I see that decorating schedule repeated in people who come to the Works to shop.  There are but a few weeks late in the year to dream it up, and get it done.   November and early December have been incredibly mild.  This meant more people took the time to decorate outdoors, and put up holiday lighting.  It means more people who have the inclination or passion to garden are staying outdoors a while longer.  In a good season, I may do 60 landscape projects, 80 annual plantings, and 40 holiday/winter projects.  This really doesn’t amount to a hill of beans in a greater community the size of mine.  The shop is a way in which lots more people are exposed to ideas, materials, and encouragement.  When the weather cooperates, I see winter and holiday gardening in lots of places.  People we help in the shop go on to represent the holiday in their own special way.  The neighborhoods now are full of light, at night.  A big celebration going on outdoors-I love this. 

We have had only 2 days of temperatures below 30 this season-that is very unusual.  A holiday season when the ground goes rock hard before Thanksgiving is more ordinary, and is extra hard work.  I have watched my crews pry soil out of pots with a crow bar-it’s not work we look for.  It also discourages people from getting their materials out of the basement, attic or garage, and doing their own.  This year is shaping up to be a good one-I see good looking work every day, everywhere.  We are working-everyone is working!  Buck and I went to a party last night just 20 minutes from home.  The neighborhood was lit up, decked out, and looking very festive.  I almost ran off the road in a few places, trying to get a good look at everything.    

Once all of my work is done, Buck will drive, and I will look.  I am so interested to see how other people interpret the holidays, decorate their front porches and doors, light their yards.  What appeals to me?  People taking the time and effort to express themselves.  

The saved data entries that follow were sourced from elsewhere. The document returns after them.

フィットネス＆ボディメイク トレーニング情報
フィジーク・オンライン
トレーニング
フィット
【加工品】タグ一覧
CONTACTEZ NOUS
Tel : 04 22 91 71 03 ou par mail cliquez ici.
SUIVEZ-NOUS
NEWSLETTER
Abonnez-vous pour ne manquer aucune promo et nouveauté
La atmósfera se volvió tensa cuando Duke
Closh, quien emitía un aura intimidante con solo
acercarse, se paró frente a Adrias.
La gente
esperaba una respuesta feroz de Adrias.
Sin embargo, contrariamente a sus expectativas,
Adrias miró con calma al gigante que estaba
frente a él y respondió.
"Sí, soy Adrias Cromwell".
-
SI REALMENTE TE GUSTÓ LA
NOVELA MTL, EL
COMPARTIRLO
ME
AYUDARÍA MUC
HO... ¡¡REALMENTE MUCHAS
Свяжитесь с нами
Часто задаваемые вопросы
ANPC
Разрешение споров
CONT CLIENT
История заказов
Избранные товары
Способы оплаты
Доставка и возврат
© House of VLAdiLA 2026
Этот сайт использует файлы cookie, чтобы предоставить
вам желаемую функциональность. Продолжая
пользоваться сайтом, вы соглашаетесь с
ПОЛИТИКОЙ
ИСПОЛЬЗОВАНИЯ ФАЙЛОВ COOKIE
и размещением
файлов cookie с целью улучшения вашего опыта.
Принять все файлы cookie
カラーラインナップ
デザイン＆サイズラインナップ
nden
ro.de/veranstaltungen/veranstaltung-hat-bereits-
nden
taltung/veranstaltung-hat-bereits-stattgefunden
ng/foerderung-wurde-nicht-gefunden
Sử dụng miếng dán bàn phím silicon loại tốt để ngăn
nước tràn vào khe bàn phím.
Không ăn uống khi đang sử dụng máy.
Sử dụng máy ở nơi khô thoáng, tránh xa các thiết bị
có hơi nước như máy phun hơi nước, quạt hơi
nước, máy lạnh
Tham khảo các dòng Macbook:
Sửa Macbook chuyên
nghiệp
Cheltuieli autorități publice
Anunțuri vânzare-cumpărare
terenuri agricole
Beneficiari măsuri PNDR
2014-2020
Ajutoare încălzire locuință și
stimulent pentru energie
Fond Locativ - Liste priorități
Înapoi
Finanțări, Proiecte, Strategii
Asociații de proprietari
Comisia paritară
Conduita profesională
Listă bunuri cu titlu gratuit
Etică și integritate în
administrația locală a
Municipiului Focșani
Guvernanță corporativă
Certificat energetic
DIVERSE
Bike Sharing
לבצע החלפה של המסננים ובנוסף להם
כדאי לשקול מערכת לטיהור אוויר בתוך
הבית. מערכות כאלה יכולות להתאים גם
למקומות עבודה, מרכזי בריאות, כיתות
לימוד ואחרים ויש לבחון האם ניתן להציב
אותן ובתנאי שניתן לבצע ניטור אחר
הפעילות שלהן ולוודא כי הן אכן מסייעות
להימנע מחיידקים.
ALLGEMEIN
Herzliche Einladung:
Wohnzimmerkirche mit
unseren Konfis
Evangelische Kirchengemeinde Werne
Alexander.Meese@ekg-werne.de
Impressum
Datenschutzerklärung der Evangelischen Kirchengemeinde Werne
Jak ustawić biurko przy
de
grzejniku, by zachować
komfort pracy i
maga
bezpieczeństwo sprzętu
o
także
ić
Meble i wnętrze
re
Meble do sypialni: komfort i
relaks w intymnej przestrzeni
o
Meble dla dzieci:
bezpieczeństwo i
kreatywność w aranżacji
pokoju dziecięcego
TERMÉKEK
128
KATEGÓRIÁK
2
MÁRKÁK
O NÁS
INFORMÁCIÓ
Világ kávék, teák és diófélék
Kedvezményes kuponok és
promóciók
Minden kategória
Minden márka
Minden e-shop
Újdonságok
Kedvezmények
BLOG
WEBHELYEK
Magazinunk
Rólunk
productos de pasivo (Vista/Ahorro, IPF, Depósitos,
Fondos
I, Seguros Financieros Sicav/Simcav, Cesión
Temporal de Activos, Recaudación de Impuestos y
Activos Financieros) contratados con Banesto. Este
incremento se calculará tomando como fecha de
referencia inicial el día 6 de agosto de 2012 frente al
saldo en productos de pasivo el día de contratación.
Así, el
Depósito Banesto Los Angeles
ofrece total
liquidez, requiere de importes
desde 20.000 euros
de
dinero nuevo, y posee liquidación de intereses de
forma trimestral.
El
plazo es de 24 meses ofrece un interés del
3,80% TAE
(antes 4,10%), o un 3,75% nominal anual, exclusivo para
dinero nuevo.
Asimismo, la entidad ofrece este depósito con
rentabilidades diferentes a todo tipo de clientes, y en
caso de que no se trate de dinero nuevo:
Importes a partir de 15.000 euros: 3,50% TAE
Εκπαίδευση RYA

I decorated 14 wreaths for the shop this year.  All of them were made from twigs left over from the 2010 holiday season.  In January, Pam and I wove all of these twigs into small wreaths; we put them into storage the first of February.  I decorated all of them with natural materials, and knitted birds in late November.  This wreath-the last of the lot, was sold to an old client as a gift for his very elderly Mom.  He explained to me in great detail why he thought this wreath would be a good gift for her. His gift to me was considerable; we had a conversation, person to person.    

I have made 39 wreaths so far this season-I have 10 more to go.  I do each and every one of them personally.  The holiday pots and installations I design and draw; my crew creates and installs them.  But the wreaths cannot be drawn.  I just do them.  There is a client, an idea or place they have in mind, a color scheme-my clues are many.  I write most of that down.  I read over the notes just before I get going.  Next up?  I get going. 

14 0f this year’s holiday wreaths are Christmas presents I send out for one client.  She has a point of view which I honor; all 14 are different.  12 wreaths were for the shop, a handmade twig wreath was the starting point for all.  Thirteen others were individually made for individual clients. Individual places. 

I have 10 more wreaths to go.  Am I complaining?  Yes-I wish I had more.    I do truly enjoy this part of the holiday season.  I plan to have all 10 done by the end of the day Tuesday.  More likely, I will be done Thursday.

I have a few wreaths I plan to make as gifts.  A friend, a sister in law, and a client whose landscape is under construction.  Last of all, a wreath for Buck and I. 

This client?  They have been great clients for many years.  Would I please funk it up a little this year? In red and green?  Am I happy to oblige?  No doubt, I am.